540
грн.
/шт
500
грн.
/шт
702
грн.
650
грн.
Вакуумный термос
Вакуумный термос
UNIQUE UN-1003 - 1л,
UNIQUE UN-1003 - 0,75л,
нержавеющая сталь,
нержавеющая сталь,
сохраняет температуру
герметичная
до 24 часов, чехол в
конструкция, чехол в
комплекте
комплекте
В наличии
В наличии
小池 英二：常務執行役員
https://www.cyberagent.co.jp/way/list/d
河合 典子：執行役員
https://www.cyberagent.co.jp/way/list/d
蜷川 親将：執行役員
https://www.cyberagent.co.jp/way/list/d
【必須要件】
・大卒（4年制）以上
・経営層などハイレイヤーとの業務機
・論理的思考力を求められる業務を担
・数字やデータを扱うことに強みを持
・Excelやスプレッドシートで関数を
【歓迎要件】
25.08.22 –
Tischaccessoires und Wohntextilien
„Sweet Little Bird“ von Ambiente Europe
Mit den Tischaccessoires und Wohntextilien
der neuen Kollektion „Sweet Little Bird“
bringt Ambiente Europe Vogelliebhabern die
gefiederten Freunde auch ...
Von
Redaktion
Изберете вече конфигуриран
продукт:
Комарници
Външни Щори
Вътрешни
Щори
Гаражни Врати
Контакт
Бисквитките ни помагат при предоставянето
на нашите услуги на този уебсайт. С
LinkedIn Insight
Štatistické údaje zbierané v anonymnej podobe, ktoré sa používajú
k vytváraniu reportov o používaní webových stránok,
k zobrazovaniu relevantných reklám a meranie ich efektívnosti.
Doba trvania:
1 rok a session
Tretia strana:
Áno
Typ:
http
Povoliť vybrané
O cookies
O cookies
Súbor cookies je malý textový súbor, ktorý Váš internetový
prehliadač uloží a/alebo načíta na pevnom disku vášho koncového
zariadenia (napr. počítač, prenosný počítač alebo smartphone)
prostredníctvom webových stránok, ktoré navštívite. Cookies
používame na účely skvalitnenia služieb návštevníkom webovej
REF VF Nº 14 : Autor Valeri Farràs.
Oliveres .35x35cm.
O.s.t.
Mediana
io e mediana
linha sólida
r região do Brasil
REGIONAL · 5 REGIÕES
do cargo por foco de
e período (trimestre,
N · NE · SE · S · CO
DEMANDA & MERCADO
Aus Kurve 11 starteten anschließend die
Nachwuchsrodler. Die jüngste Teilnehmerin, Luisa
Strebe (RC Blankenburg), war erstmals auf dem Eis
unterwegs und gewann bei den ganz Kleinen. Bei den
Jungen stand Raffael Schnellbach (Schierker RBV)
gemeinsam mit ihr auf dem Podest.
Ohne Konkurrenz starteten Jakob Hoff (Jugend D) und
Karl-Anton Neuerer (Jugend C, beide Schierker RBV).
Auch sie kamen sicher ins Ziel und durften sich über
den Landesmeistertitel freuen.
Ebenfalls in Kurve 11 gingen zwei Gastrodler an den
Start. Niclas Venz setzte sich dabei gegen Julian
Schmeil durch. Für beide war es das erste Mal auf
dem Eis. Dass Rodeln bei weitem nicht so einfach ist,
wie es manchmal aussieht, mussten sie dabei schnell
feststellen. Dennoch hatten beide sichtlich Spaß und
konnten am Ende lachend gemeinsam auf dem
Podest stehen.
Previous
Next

The problem:
Go through the material above, and wherever a line contains the string "UNIQUE", return it.

Reply:
UNIQUE UN-1003 - 1л,
UNIQUE UN-1003 - 0,75л,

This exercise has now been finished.